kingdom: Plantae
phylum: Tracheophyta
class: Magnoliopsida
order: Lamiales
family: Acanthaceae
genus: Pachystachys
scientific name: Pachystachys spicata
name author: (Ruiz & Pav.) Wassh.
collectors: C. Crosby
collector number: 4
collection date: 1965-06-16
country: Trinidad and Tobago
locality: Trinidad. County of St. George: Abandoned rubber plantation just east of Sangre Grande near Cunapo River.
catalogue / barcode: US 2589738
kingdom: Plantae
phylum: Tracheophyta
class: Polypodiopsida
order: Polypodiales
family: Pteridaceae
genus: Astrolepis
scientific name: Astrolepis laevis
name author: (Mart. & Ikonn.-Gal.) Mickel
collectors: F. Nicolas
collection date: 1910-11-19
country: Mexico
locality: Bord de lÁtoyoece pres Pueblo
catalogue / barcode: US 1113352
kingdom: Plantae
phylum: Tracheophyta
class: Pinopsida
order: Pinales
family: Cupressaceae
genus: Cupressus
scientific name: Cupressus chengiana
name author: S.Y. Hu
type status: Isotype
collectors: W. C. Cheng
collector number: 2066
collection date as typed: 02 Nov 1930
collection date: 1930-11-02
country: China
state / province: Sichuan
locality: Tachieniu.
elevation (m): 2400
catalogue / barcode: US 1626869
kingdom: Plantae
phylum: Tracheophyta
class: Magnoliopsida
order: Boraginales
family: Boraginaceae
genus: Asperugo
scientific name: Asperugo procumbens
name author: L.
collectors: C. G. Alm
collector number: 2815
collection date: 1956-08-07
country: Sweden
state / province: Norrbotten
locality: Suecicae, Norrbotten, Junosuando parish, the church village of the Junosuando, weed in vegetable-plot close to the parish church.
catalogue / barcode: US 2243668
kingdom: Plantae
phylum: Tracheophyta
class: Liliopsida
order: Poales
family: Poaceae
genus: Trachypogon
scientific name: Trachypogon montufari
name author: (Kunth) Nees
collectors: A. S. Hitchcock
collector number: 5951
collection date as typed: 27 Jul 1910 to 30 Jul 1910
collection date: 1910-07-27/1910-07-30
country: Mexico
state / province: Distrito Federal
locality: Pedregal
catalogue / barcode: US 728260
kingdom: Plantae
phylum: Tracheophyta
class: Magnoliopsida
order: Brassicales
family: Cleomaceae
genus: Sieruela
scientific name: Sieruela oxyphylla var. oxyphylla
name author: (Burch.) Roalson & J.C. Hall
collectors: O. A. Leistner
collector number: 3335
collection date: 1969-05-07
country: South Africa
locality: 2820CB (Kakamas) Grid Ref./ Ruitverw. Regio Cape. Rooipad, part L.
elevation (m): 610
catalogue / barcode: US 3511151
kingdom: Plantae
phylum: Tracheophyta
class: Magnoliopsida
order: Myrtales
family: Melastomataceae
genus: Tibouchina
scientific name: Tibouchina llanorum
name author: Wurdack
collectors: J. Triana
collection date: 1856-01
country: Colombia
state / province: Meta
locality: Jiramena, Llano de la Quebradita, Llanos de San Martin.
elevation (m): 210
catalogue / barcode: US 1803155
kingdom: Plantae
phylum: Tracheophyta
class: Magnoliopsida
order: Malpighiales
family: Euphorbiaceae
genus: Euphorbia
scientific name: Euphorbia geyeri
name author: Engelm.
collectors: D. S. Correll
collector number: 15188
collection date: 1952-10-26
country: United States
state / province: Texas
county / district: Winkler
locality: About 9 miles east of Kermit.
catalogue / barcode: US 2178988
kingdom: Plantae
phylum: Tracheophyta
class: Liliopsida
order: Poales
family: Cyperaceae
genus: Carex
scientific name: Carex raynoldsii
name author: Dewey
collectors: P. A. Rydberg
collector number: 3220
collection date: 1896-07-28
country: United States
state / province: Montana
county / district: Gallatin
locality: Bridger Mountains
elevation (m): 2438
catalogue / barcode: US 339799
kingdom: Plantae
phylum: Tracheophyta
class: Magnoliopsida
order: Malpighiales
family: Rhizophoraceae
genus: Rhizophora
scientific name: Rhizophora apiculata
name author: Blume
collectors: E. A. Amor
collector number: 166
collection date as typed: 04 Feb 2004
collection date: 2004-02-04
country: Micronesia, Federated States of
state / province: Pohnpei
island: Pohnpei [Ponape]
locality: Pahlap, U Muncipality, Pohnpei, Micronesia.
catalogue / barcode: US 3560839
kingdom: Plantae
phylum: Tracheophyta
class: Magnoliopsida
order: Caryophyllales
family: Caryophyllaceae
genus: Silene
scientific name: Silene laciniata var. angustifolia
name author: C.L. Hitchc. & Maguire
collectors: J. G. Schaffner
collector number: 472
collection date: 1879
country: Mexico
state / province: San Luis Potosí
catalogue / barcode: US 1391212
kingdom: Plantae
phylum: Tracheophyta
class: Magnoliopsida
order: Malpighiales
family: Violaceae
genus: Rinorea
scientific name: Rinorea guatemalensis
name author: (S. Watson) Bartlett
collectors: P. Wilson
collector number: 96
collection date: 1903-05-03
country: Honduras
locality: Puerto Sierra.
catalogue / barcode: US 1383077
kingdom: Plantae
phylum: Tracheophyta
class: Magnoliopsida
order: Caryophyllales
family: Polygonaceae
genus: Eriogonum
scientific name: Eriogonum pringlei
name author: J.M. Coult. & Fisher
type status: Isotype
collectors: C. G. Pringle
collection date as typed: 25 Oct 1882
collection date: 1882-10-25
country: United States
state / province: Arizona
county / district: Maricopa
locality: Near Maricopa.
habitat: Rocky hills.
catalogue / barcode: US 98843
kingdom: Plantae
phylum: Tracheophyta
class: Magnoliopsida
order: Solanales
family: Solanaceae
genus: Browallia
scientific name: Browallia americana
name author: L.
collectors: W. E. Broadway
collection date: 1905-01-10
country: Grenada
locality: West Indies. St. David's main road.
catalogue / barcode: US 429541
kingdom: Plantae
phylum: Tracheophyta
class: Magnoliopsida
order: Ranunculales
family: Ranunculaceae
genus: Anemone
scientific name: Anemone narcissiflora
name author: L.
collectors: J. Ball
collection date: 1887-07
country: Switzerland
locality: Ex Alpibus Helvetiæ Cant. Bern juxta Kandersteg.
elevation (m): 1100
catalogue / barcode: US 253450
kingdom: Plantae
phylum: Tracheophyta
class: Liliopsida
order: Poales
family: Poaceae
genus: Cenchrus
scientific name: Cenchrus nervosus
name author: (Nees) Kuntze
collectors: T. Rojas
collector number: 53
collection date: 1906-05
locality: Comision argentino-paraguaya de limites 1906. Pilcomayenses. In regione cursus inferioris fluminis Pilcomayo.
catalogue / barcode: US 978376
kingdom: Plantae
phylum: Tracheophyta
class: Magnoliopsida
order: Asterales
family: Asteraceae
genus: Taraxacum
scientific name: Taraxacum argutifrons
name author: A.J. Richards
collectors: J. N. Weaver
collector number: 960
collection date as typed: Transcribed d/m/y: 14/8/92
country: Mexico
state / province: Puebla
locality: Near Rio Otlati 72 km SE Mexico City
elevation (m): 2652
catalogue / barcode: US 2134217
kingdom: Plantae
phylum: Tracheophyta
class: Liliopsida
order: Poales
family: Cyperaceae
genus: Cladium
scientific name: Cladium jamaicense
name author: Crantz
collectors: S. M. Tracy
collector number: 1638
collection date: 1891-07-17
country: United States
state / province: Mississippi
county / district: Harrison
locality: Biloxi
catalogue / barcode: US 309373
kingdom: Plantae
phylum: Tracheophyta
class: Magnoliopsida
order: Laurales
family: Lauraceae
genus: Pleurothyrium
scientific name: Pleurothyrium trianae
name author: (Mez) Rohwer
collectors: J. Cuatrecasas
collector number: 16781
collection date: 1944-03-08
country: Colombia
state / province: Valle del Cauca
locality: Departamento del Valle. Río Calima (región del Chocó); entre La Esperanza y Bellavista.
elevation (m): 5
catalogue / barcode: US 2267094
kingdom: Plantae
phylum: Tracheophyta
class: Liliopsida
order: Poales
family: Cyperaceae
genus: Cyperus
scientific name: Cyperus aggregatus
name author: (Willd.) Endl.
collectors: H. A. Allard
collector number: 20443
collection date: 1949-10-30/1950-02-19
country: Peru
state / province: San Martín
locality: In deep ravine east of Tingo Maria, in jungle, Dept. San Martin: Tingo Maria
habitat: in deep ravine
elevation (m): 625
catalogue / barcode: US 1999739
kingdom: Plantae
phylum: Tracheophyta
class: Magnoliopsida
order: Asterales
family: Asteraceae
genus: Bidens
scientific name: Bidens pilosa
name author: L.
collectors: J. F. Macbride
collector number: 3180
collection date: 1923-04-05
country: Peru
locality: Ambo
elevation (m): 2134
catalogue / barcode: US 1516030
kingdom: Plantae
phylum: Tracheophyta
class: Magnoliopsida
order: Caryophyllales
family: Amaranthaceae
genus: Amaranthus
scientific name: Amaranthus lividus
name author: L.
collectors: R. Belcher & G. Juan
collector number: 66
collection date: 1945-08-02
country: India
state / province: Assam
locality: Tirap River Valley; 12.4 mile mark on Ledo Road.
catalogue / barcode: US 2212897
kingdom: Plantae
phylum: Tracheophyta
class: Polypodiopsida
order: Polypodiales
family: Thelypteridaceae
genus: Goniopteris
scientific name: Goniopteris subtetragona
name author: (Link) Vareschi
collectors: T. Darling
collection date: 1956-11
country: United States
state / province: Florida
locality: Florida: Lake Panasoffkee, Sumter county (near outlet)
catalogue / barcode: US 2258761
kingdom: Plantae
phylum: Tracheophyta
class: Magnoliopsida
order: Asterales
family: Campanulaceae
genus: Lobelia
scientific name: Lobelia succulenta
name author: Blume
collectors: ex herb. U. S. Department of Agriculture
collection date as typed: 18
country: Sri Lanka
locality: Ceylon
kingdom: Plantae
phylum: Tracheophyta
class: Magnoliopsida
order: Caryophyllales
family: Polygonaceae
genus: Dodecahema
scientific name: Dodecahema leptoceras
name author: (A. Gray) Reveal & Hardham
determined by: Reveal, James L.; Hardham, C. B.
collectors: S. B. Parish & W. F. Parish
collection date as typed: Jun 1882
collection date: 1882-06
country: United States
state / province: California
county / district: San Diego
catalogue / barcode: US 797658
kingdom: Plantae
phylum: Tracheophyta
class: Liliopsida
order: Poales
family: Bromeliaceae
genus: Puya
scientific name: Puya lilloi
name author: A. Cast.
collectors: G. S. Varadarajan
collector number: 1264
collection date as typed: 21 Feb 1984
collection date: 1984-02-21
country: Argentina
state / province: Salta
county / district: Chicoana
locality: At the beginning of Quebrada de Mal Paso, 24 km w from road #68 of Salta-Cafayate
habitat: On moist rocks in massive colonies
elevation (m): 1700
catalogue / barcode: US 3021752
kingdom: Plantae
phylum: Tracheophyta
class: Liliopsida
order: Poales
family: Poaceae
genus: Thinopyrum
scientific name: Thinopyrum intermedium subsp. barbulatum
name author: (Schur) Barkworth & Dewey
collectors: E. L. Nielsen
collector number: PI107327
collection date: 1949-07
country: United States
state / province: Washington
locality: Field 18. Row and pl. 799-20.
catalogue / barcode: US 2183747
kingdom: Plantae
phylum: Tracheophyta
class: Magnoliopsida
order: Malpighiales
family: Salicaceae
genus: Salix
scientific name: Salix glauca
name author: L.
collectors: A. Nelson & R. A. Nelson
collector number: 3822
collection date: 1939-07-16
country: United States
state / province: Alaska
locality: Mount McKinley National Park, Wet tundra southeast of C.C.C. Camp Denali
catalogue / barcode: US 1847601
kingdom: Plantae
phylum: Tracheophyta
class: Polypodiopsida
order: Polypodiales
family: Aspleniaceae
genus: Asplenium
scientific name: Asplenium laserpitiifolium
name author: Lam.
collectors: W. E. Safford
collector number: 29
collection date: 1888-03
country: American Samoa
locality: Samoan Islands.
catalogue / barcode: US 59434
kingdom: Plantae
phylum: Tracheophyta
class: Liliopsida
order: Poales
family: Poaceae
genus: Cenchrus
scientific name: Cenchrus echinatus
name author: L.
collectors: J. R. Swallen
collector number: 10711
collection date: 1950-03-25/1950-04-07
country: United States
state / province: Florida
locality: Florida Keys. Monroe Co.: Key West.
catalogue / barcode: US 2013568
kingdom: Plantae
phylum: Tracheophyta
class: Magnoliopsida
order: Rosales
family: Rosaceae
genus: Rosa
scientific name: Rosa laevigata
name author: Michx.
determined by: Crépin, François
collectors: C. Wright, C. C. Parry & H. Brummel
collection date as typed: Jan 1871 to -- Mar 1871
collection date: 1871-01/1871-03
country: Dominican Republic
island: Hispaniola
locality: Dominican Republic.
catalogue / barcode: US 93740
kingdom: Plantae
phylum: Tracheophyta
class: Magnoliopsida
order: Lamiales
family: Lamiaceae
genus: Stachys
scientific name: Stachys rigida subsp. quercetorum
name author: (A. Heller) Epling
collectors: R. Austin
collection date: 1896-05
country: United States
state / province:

• [What is being asked]: Copy out the listing from the line holding "family: Amaranthaceae" through the line holding "collection date: 1956-11", inclusive. Put "collected by" wherever "collectors" appears, and keep everything else the same.

• [Output]:
family: Amaranthaceae
genus: Amaranthus
scientific name: Amaranthus lividus
name author: L.
collected by: R. Belcher & G. Juan
collector number: 66
collection date: 1945-08-02
country: India
state / province: Assam
locality: Tirap River Valley; 12.4 mile mark on Ledo Road.
catalogue / barcode: US 2212897
kingdom: Plantae
phylum: Tracheophyta
class: Polypodiopsida
order: Polypodiales
family: Thelypteridaceae
genus: Goniopteris
scientific name: Goniopteris subtetragona
name author: (Link) Vareschi
collected by: T. Darling
collection date: 1956-11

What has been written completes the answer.